Exactly and only the lines below from the one containing "[490,291,548,305] __/2023, ->" down to the one containing "[653,198,666,208] AI -> [607,217,627,225] ML" are wanted, both included; please exclude every picture.

### Given data
--*--
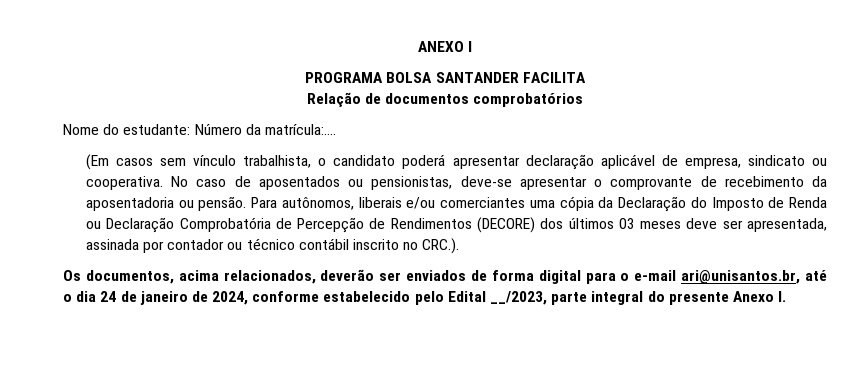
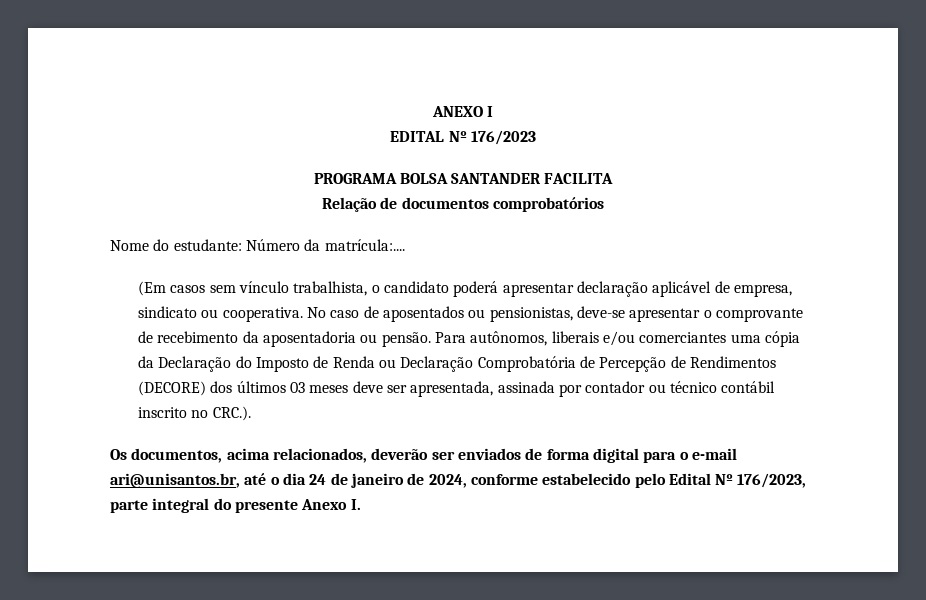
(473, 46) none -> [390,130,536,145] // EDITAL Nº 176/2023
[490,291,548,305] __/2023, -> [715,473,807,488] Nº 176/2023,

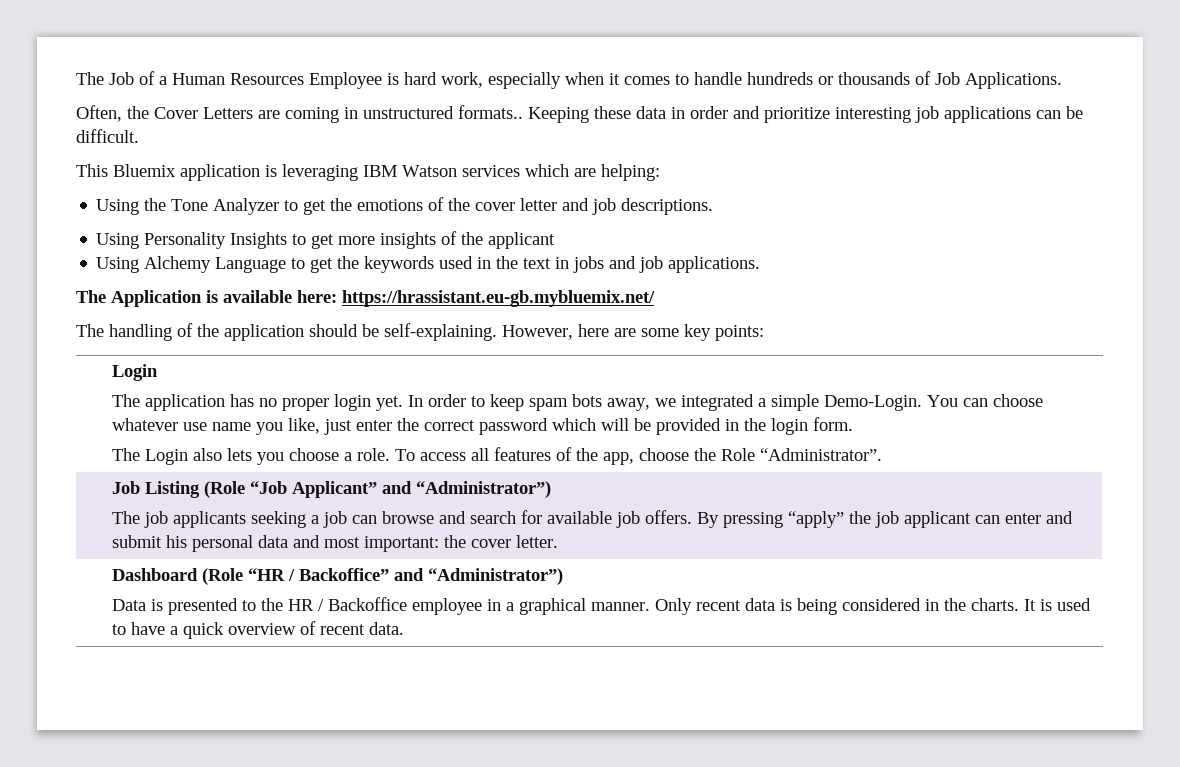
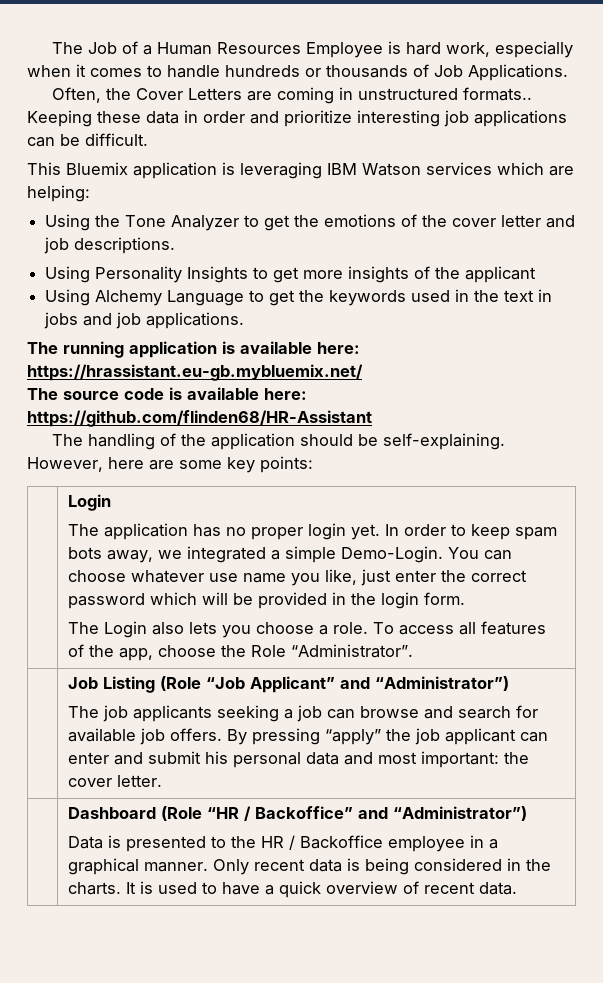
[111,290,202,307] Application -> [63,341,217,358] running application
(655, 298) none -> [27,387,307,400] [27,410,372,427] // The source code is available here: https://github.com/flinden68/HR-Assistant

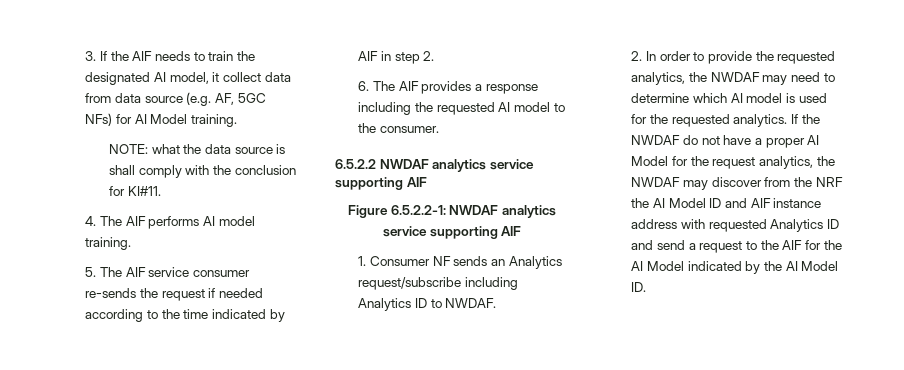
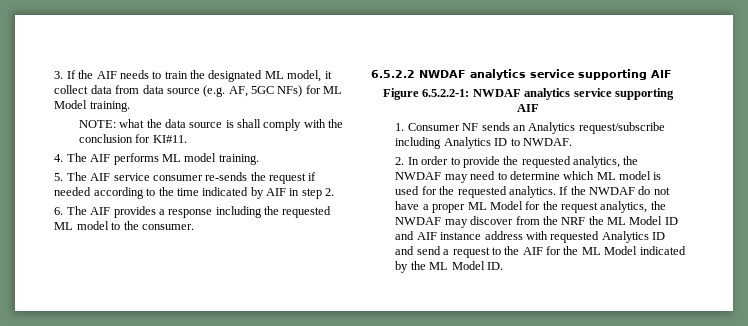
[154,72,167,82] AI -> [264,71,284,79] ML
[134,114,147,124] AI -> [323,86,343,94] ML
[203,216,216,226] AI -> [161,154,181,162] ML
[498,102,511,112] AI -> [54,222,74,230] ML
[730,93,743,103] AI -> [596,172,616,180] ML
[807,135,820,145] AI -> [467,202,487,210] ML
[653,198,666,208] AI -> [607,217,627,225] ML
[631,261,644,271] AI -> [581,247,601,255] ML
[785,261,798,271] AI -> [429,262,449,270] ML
--*--
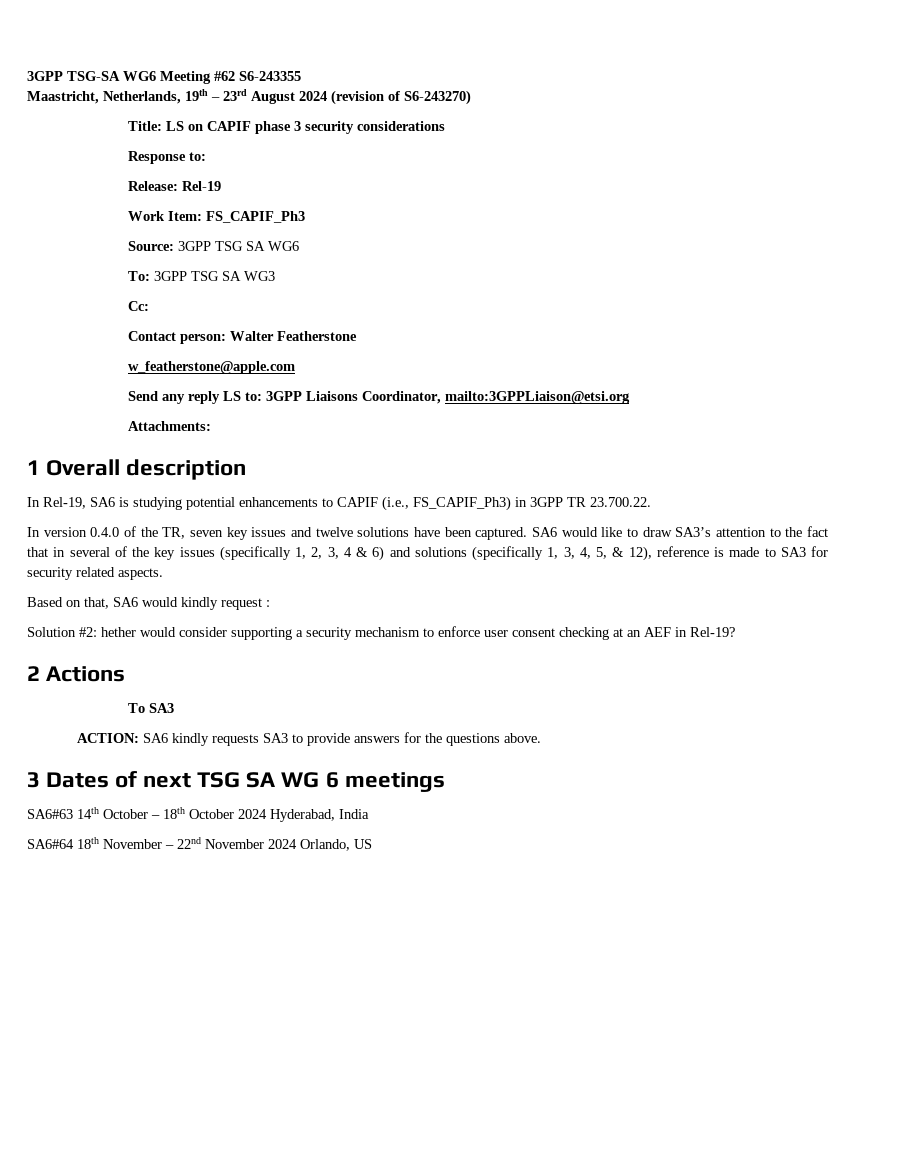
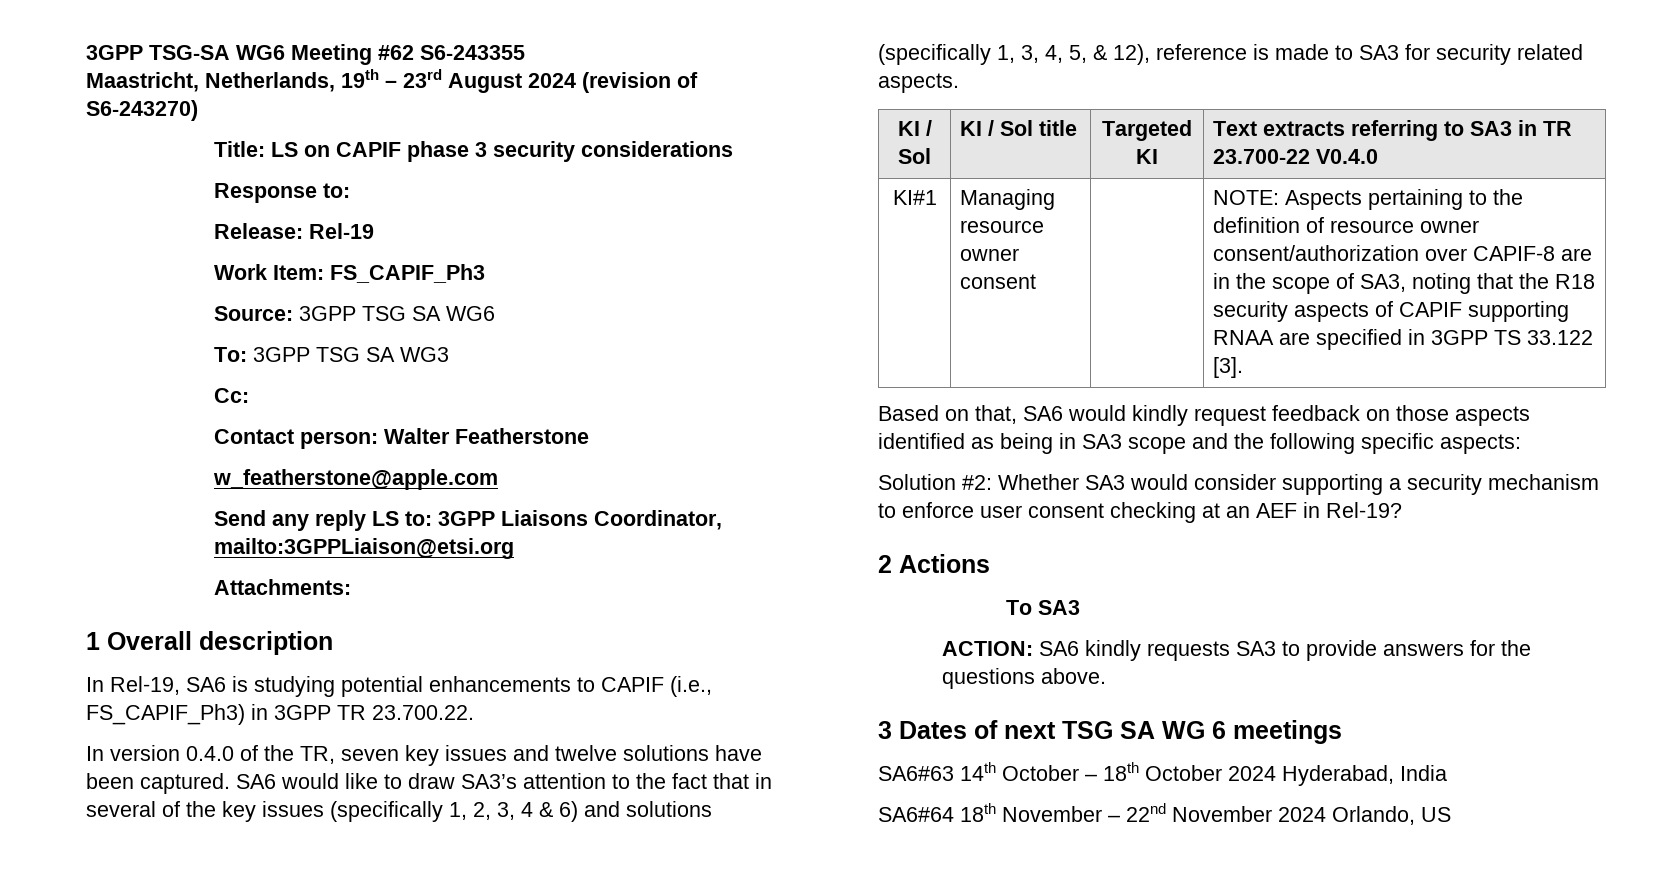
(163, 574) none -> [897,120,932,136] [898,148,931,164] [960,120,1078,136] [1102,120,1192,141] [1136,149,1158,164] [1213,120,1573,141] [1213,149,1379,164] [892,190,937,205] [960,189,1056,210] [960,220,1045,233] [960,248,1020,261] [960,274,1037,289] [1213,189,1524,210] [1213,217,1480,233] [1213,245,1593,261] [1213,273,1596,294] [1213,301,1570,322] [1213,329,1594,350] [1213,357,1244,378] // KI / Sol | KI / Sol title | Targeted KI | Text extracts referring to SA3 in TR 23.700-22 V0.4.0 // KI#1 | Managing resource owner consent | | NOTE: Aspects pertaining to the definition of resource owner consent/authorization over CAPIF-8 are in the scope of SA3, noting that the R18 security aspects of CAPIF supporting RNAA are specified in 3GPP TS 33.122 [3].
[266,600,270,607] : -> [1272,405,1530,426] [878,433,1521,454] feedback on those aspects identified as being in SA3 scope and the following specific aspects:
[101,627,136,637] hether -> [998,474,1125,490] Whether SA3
--*--
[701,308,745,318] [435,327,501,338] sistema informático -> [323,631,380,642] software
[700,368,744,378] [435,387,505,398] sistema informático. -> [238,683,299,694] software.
--*--
### Written solution
[490,291,548,305] __/2023, -> [715,473,807,488] Nº 176/2023,

[111,290,202,307] Application -> [63,341,217,358] running application
(655, 298) none -> [27,387,307,400] [27,410,372,427] // The source code is available here: https://github.com/flinden68/HR-Assistant

[154,72,167,82] AI -> [264,71,284,79] ML
[134,114,147,124] AI -> [323,86,343,94] ML
[203,216,216,226] AI -> [161,154,181,162] ML
[498,102,511,112] AI -> [54,222,74,230] ML
[730,93,743,103] AI -> [596,172,616,180] ML
[807,135,820,145] AI -> [467,202,487,210] ML
[653,198,666,208] AI -> [607,217,627,225] ML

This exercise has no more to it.